#### ACTIVITY
Begin with the first line of the listing and quote every line through the one containing "right elbow: (1186, 640)"; give only those lines.

═════ SUPPLIED ENTRIES

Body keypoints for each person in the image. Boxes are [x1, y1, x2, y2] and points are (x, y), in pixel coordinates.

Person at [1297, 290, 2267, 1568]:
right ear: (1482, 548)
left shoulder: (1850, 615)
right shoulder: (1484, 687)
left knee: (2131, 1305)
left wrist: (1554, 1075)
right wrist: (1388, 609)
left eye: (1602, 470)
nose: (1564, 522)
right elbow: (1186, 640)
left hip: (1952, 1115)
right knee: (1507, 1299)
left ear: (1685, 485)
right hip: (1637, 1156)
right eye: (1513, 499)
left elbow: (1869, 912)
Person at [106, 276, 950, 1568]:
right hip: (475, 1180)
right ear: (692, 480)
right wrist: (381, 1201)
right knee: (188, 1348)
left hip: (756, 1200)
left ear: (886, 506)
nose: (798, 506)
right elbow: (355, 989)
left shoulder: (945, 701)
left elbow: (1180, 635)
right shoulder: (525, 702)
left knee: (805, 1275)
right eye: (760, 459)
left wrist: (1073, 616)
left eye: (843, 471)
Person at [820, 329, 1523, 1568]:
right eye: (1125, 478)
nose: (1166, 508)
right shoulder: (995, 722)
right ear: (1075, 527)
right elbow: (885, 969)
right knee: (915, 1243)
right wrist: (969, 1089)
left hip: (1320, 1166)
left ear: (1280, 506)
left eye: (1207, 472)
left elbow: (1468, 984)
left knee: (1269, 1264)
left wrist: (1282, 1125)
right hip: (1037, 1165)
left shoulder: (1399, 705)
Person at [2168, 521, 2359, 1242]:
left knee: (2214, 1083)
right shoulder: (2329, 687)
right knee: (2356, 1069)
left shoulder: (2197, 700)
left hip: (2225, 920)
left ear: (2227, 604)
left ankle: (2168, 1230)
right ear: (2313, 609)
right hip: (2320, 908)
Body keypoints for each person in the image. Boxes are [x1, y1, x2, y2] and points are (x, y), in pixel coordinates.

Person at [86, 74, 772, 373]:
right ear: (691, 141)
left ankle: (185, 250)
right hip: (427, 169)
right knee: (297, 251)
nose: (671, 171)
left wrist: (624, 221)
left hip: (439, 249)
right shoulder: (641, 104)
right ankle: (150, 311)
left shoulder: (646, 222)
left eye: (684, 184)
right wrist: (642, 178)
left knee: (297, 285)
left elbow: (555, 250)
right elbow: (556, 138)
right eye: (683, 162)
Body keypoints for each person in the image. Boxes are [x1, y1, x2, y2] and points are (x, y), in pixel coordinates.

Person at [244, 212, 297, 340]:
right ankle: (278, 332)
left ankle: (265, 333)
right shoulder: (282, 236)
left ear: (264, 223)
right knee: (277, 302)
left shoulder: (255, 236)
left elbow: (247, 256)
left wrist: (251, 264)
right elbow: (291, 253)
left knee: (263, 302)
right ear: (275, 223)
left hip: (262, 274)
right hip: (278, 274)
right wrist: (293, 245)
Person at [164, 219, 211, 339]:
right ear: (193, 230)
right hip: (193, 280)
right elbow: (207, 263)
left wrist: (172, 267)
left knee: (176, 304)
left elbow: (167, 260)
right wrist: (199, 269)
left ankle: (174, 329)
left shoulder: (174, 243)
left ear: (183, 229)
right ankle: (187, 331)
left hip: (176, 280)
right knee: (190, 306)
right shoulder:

══════════

#### WRITTEN SOLUTION
Body keypoints for each person in the image. Boxes are [x1, y1, x2, y2] and points are (x, y), in pixel coordinates.

Person at [1297, 290, 2267, 1568]:
right ear: (1482, 548)
left shoulder: (1850, 615)
right shoulder: (1484, 687)
left knee: (2131, 1305)
left wrist: (1554, 1075)
right wrist: (1388, 609)
left eye: (1602, 470)
nose: (1564, 522)
right elbow: (1186, 640)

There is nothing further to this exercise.